**WHAT YOU ARE ASKED TO DO:** Please translate this sentence from the article on the French Socialist split over the EU referendum into Spanish: "Of course, there are some things which the French do extremely well."
Start of TEXT SECTION
Of course, there are some things which the French do extremely well. One, not entirely confined to their political classes, is to squabble interminably and another, of more general utility, is to demonstrate.
The first talent was well illustrated this morning by a long piece in The Independent, which was the only "quality" mainstream newspaper to carry a substantive EU story today.
Headed: "French vote on EU threatens to tear apart Socialist party", Paris correspondent John Lichfield retails how the Socialists risks tearing themselves apart over the EU referendum. "The mood within the party is terrible, dramatic, the worst I've known in 20 years as a Socialist," a former minister and leading member of the party tells Lichfield.
Despite the internal referendum last December, when members returned a pro-constitution majority, the party's left wing and several senior leaders have refused to abide by the result. Leader of the Socialist "yes" camp, François Hollande, was booed and pelted with snowballs by anti-EU treaty Socialists and members of more extreme left-wing parties at a rally in France last week.
Former party secretary general, Henri Emmanuelli, is now saying that a Socialist vote for the constitution would be a repeat of earlier "mistakes" such as Socialist politicians' support for the collaborationist Marshal Pétain in 1940.
Akin to spitting in church, his remark drew furious denunciations from Hollande and other party leaders, forcing Emmanuelli to apologise – but the deed had been done, signalling the eruption of open warfare within the Parti Socialiste
More immediately, says The Independent, this threatens the bi-partisan centre-right and centre-left campaign for a "yes" vote in the referendum, due on 29 May.
End of TEXT SECTION
Start of DATA BLOCK
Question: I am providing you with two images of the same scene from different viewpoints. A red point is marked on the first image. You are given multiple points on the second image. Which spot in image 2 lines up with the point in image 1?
End of DATA BLOCK
**PROBLEM SOLUTION:** Por supuesto, hay algunas cosas que los franceses hacen extremadamente bien.